Exercise text:

┌──

All these papers have in common the recognition of the important obduction of the West Vardar ophiolites (sensu Schmid et al. 2008) over the Adriatic plate. Obduction started as intraoceanic, and its evolution throughout the Middle Jurassic can be tracked with the stratigraphic age of the youngest oceanic sediments underneath the obducted ophiolites (Late Bajocian–Early Oxfordian, Schmid et al. 2008), and with the peak metamorphism of the metamorphic sole (174–157 Ma, Schmid et al. 2008; 176 to 158 Ma Bortolotti et al. 2013). In the Late Jurassic, the Adriatic continental lithosphere started to get involved in the obduction process (Fig. 7). This is documented by the absence of Late Jurassic age for the metamorphic sole (Bortolotti et al. 2013), but also by the sedimentary rocks on the Adria plate. In literature, in fact, occurrence of ophiolitic detritus in the Upper Jurassic clastic deposits is reported in the Bosnian flysch, to the east of the Friuli–Adriatic Carbonate Platform (Mikes et al. 2008), and in the Middle Oxfordian–Lower Kimmeridgian Sillenkopf Basin in the Northern Calcareous Alps near Salzburg (Gawlick et al. 2015) (see Fig. 7e). Furthermore, over the obducted ophiolitic bodies, shallow water platform carbonates have been described as Upper Oxfordian to Kimmeridgian, or, more generally, Upper Jurassic (e.g. Bortolotti et al. 2013, Gallhofer et al. 2017). These carbonate platforms postdate the obduction and their shallow bathymetry confirm the ophiolites were already thrusted over the thick continental lithosphere of the eastern margin of the Adria plate.

Finally, some papers deal with the magmatic activity peaking between around 160 and 155–153 Ma, intruding the oceanic lithosphere (e.g. Gallhofer et al. 2017) as well as the Eurasian margin (Rhodope, e.g. Burg 2012; Bonev et al. 2015). This magmatic activity is interpreted as a volcanic arc setting associated to the subduction (see Fig. 7). The end of this magmatic activity has been associated to obduction of oceanic lithosphere over the Adria plate margin. The timing of the end of magmatic activity corresponds to the subsidence perturbations of the studied sector of the Adriatic lithosphere (Figs. 6, 7).

We have depicted a very short review of the main steps of the tectonic history of the eastern margin of the Adria plate, with the main relevant literature. A deeper discussion is beyond the scopes of this work. However, to better understand the role of the transition from oceanic to continental obduction, in Fig. 7 we present a palaeogeographic reconstruction based on the interpretation of Gallhofer et al. (2017) that in our view offers a suitable plate tectonic reconstruction of the Adria plate, linking the drifting of the Alpine Tethys and its Adriatic passive margins to the subduction and obduction to the east.

└──

Given material:
┌──

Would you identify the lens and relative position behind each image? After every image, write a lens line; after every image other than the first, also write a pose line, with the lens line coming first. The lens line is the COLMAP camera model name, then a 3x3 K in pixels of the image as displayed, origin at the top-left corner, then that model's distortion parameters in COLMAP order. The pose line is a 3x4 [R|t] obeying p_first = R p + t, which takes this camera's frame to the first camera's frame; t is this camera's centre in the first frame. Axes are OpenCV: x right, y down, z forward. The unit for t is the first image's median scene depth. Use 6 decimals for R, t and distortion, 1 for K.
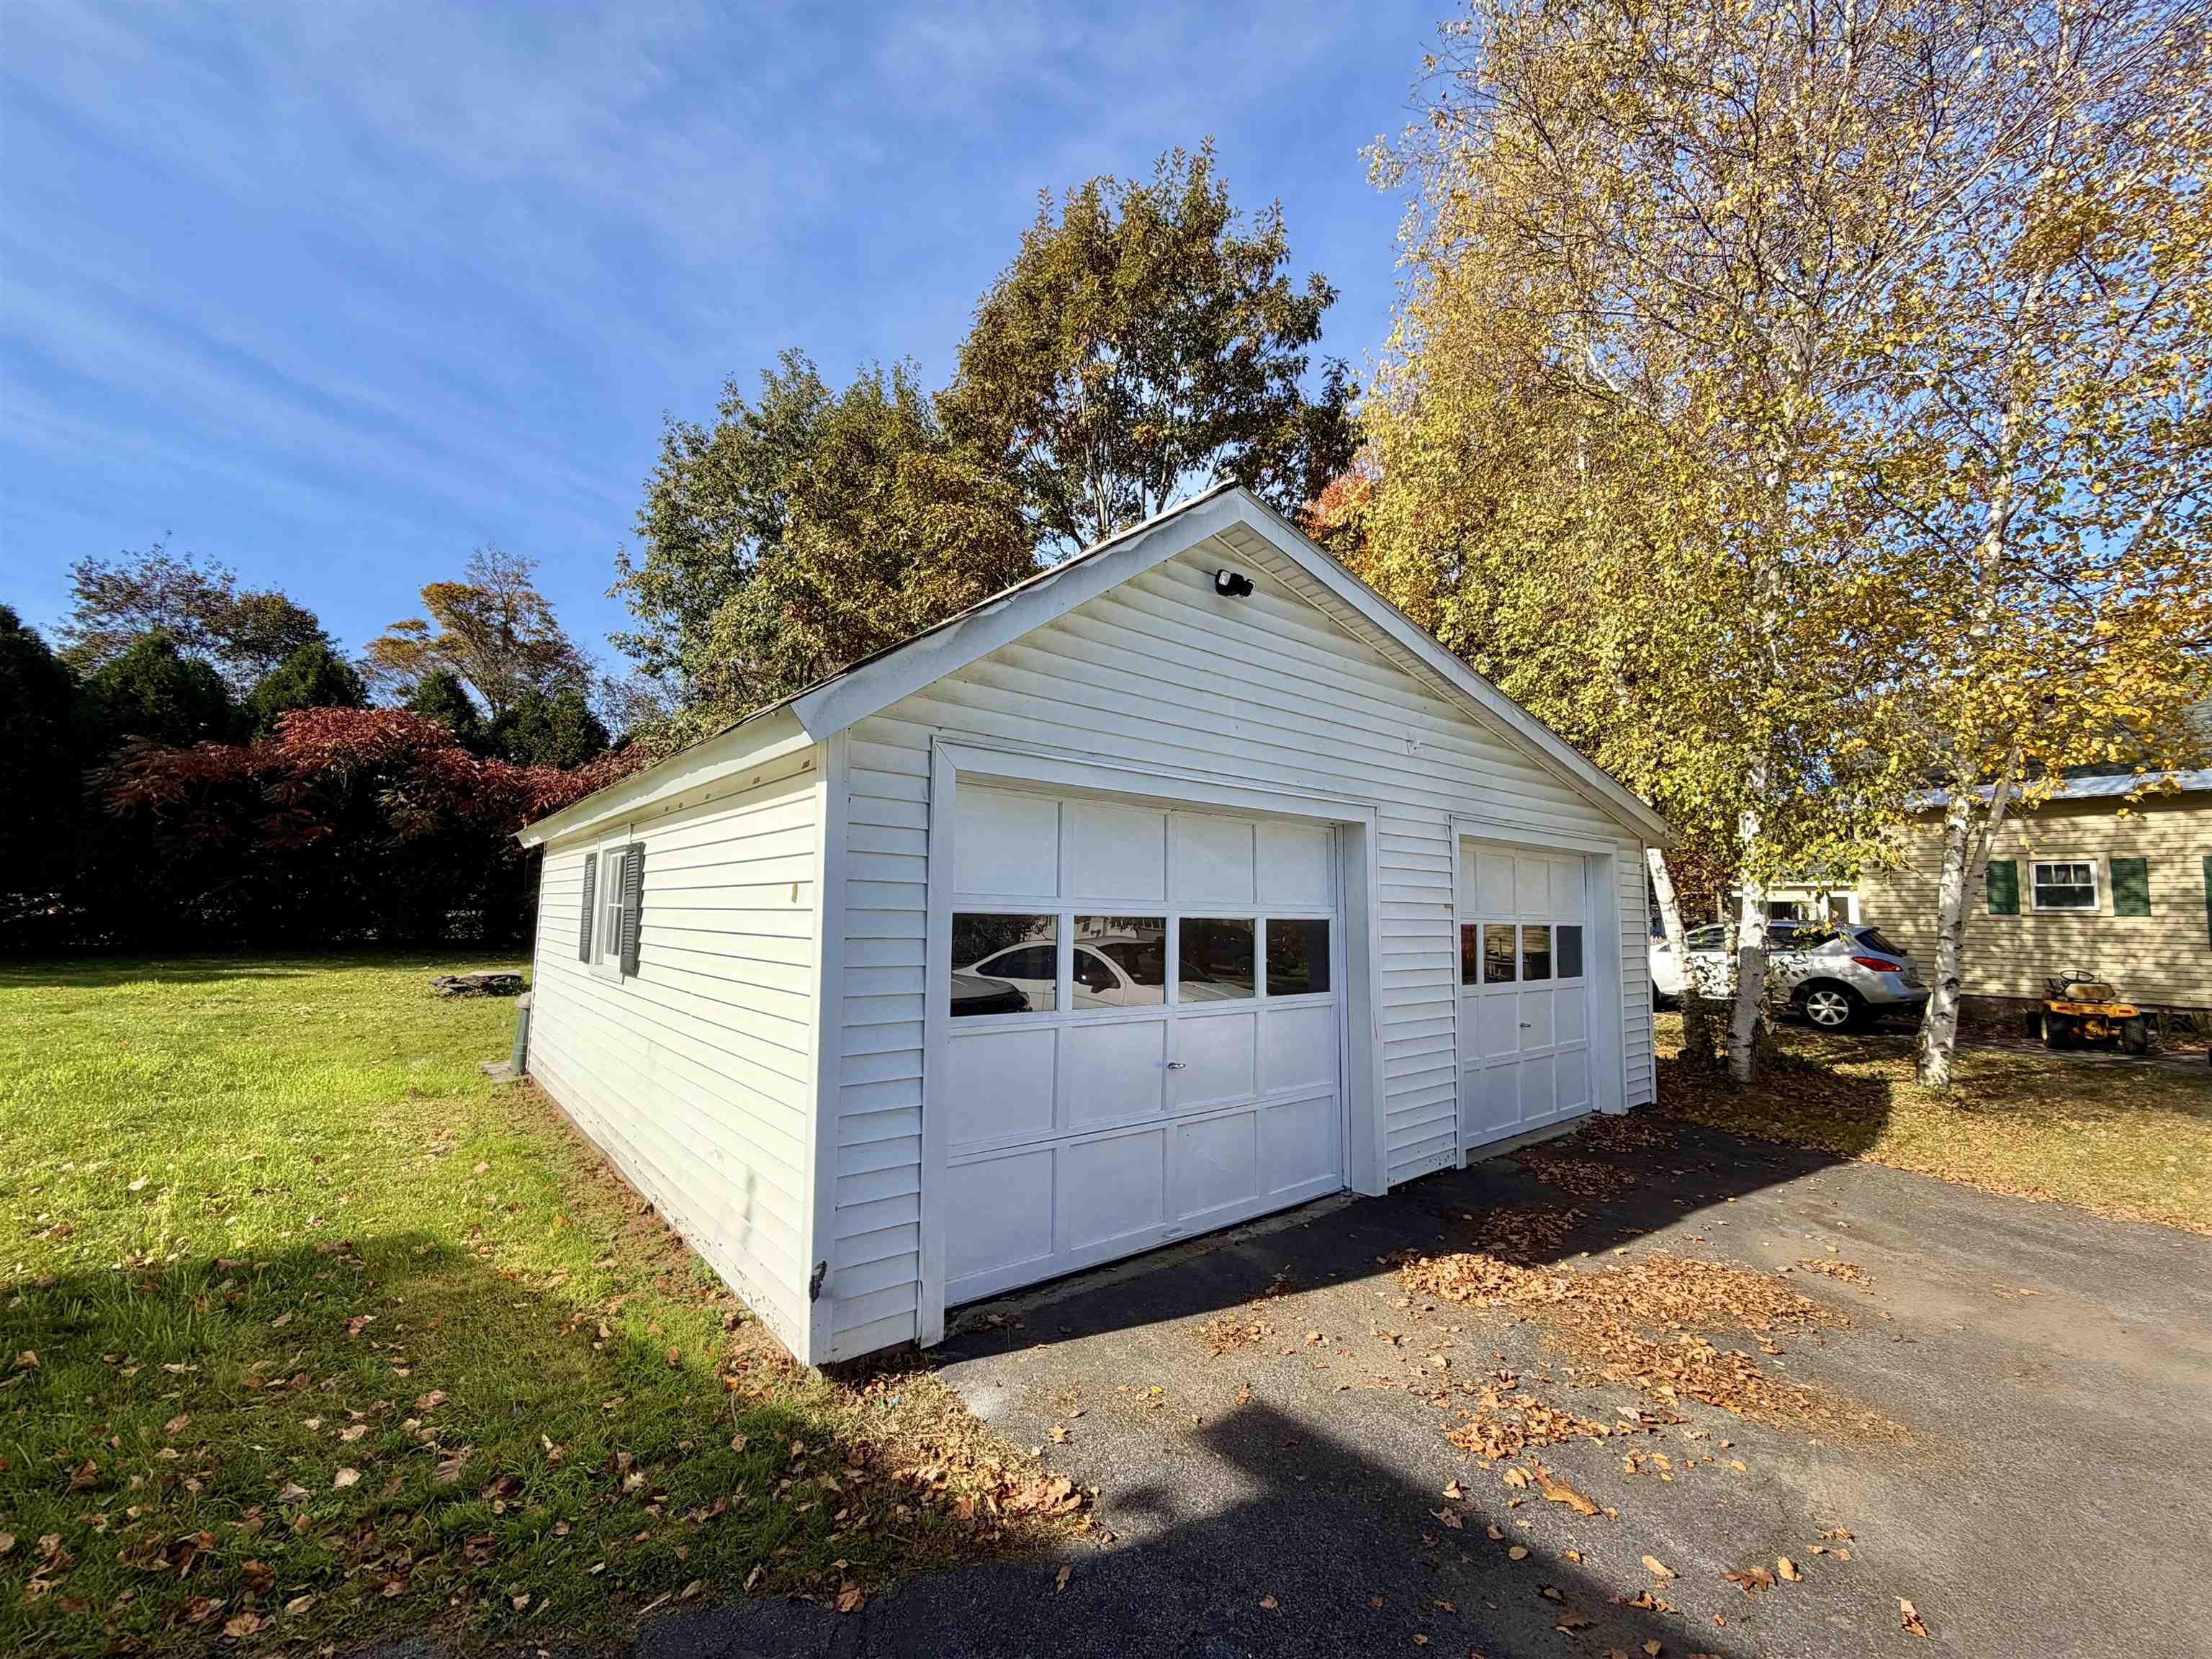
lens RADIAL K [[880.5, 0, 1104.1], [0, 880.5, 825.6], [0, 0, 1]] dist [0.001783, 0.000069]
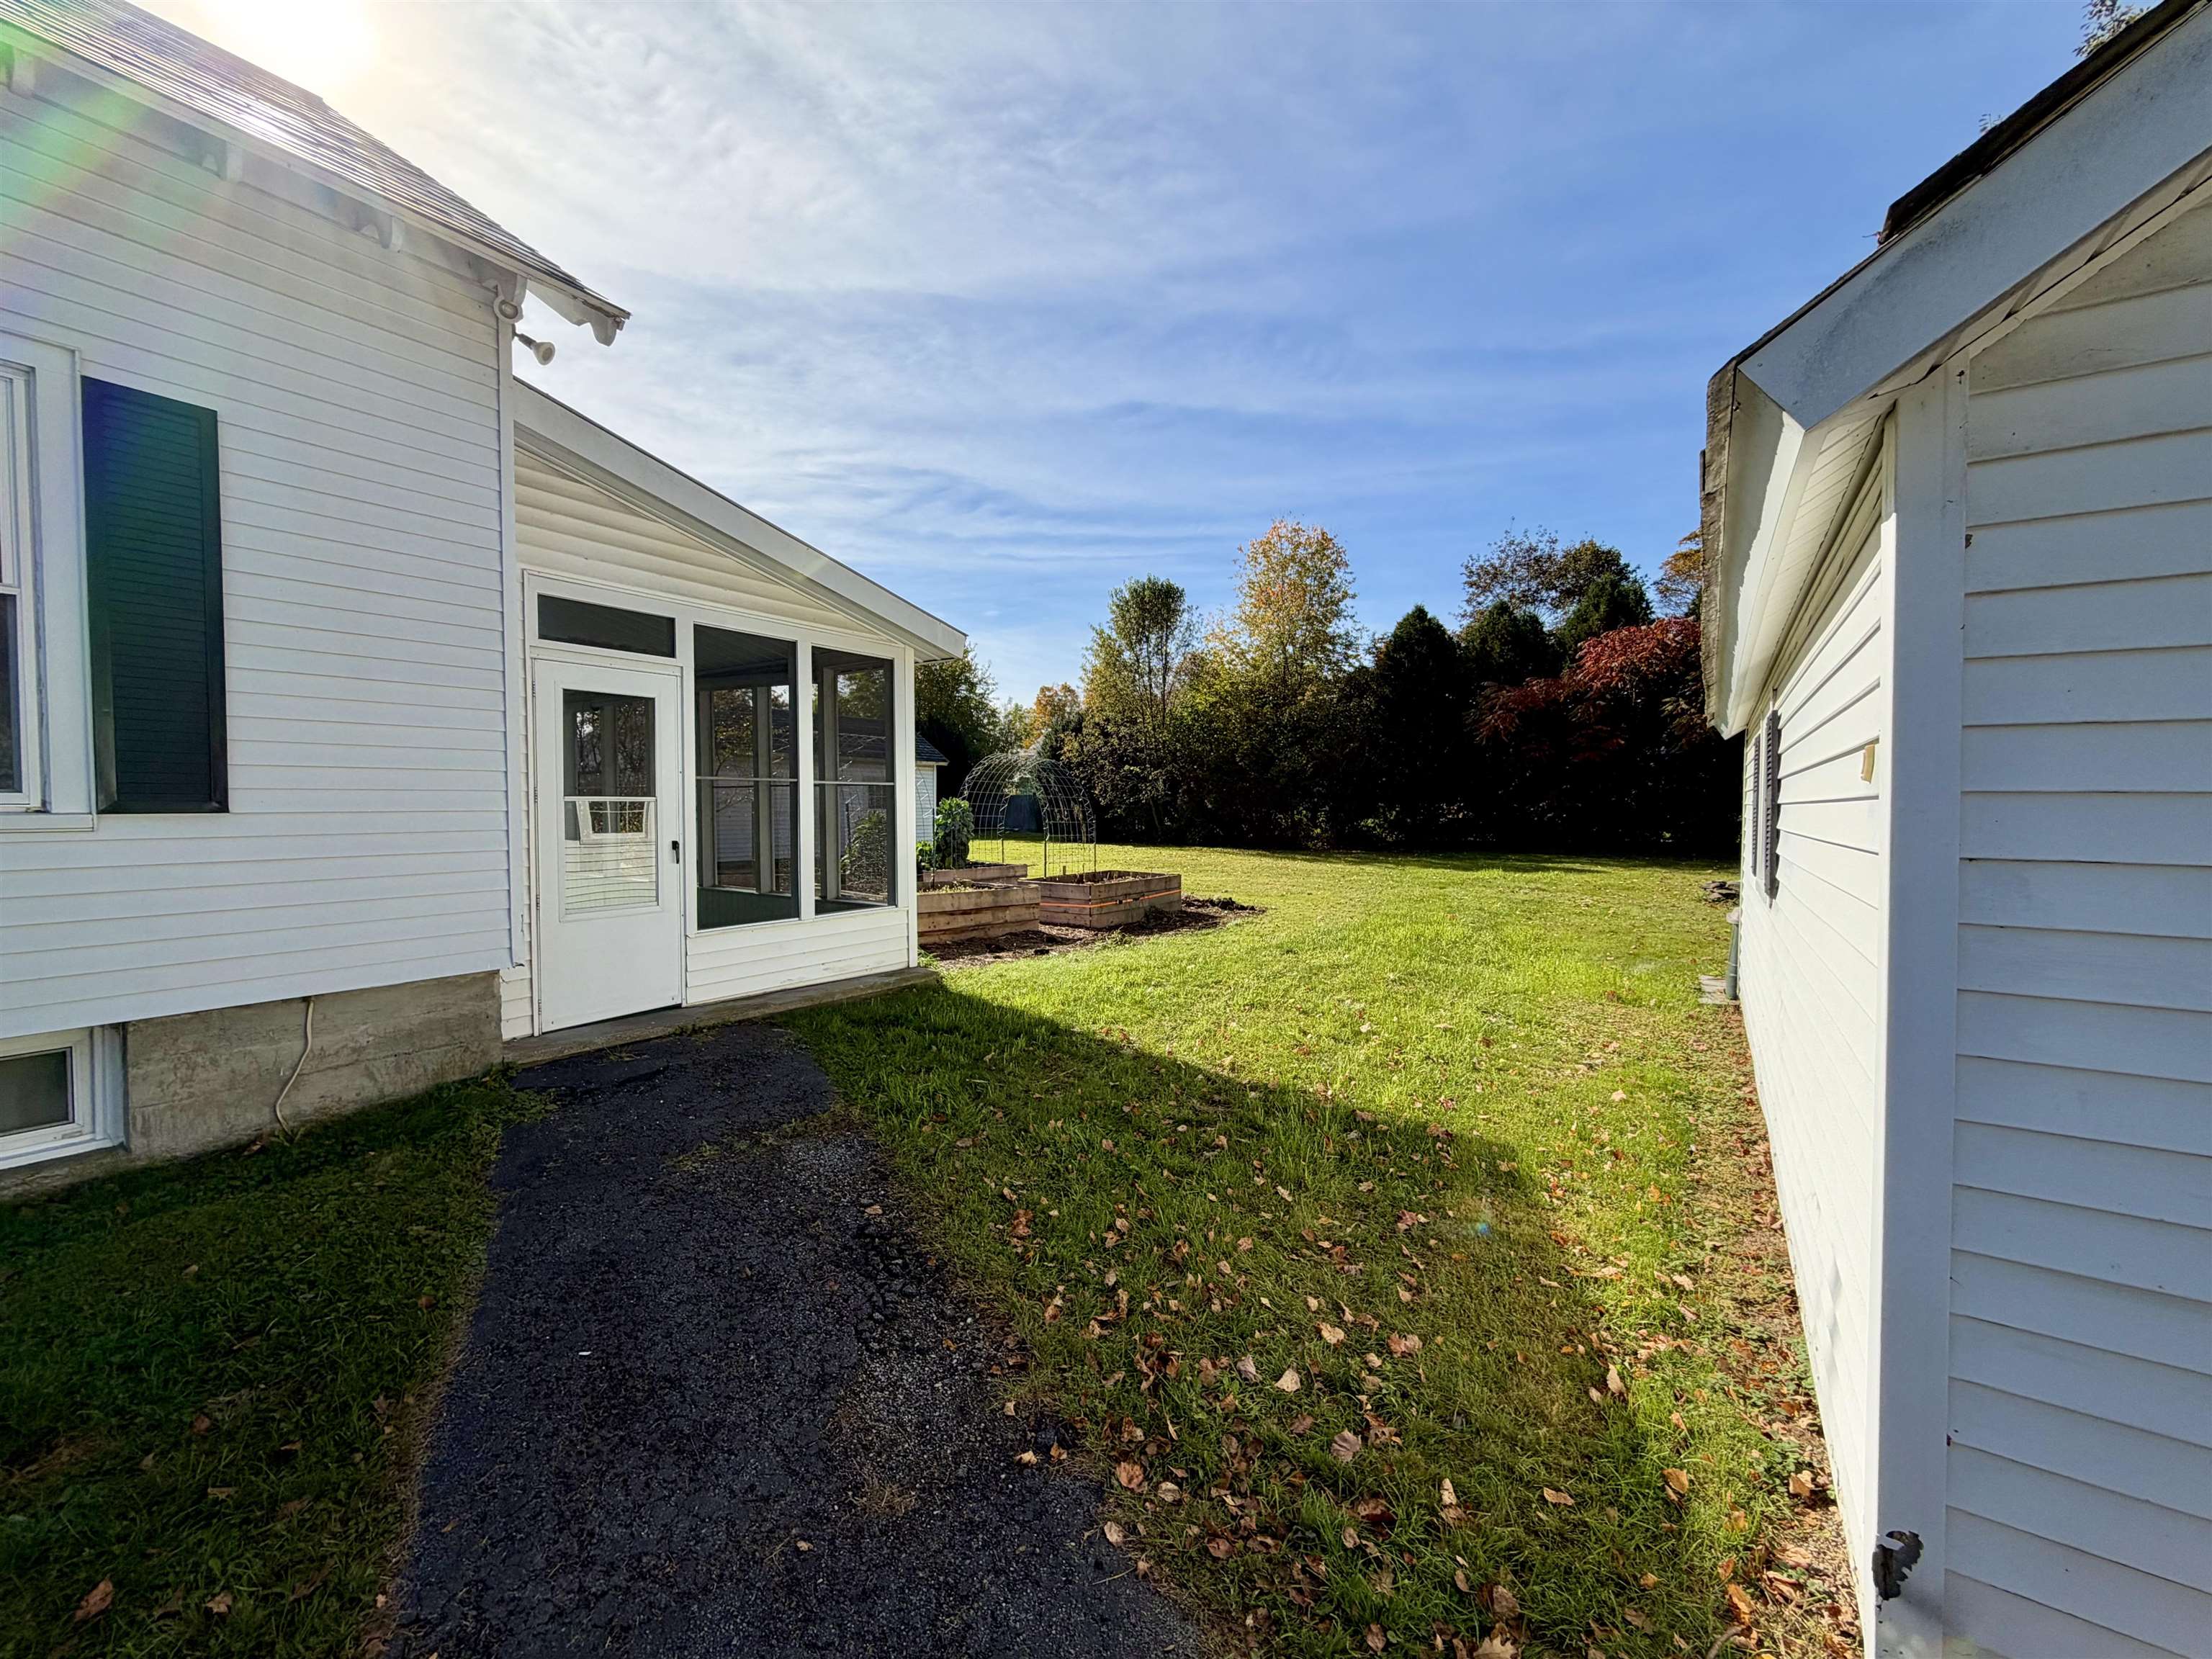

└──

Using the information:
a - In the text on ophiolite obduction, what age range do Bortolotti et al. 2013 give for the peak metamorphism of the metamorphic sole?
b - List every publication cited in the text on ophiolite obduction, each given once by its authors and year.

Answers to the exercises:
a - 176 to 158 Ma.

b -
Schmid et al. 2008
Bortolotti et al. 2013
Mikes et al. 2008
Gawlick et al. 2015
Gallhofer et al. 2017
Burg 2012
Bonev et al. 2015